Instruction: Among the lines of the records below, copy those that hold the word "View".

Given information:
--*--

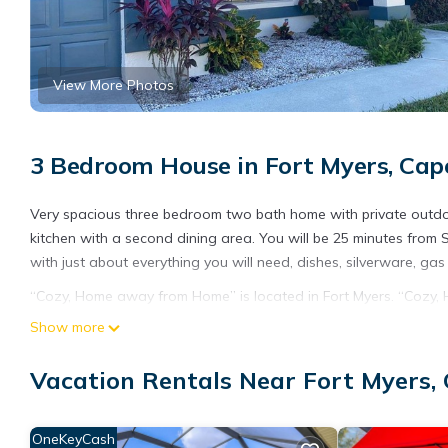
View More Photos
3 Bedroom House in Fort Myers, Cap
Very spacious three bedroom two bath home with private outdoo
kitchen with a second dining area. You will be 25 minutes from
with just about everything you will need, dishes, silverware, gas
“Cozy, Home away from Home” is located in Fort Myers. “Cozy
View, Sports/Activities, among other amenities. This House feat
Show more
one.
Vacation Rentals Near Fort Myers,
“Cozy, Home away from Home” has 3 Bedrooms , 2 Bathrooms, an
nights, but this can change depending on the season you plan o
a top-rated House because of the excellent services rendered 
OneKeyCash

--*--

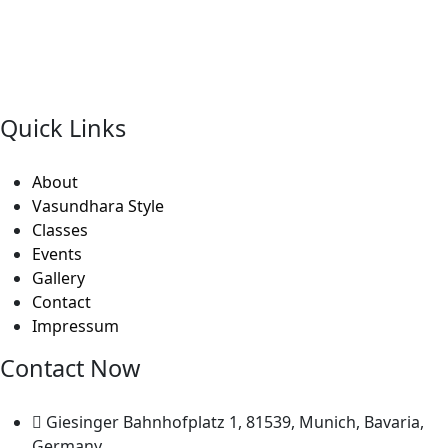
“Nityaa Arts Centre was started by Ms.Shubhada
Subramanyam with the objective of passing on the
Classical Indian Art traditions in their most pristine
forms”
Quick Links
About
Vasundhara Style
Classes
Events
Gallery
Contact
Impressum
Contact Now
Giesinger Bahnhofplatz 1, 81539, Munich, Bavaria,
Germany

--*--

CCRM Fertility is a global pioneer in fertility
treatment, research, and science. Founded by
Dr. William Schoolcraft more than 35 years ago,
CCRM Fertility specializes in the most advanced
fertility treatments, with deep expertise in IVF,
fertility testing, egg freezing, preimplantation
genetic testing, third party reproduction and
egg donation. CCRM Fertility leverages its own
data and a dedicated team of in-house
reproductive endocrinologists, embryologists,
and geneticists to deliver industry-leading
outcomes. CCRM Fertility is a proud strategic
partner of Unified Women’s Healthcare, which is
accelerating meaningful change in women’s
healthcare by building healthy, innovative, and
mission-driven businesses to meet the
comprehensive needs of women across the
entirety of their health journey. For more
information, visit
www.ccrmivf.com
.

--*--

Task solution:
View More Photos
View, Sports/Activities, among other amenities. This House feat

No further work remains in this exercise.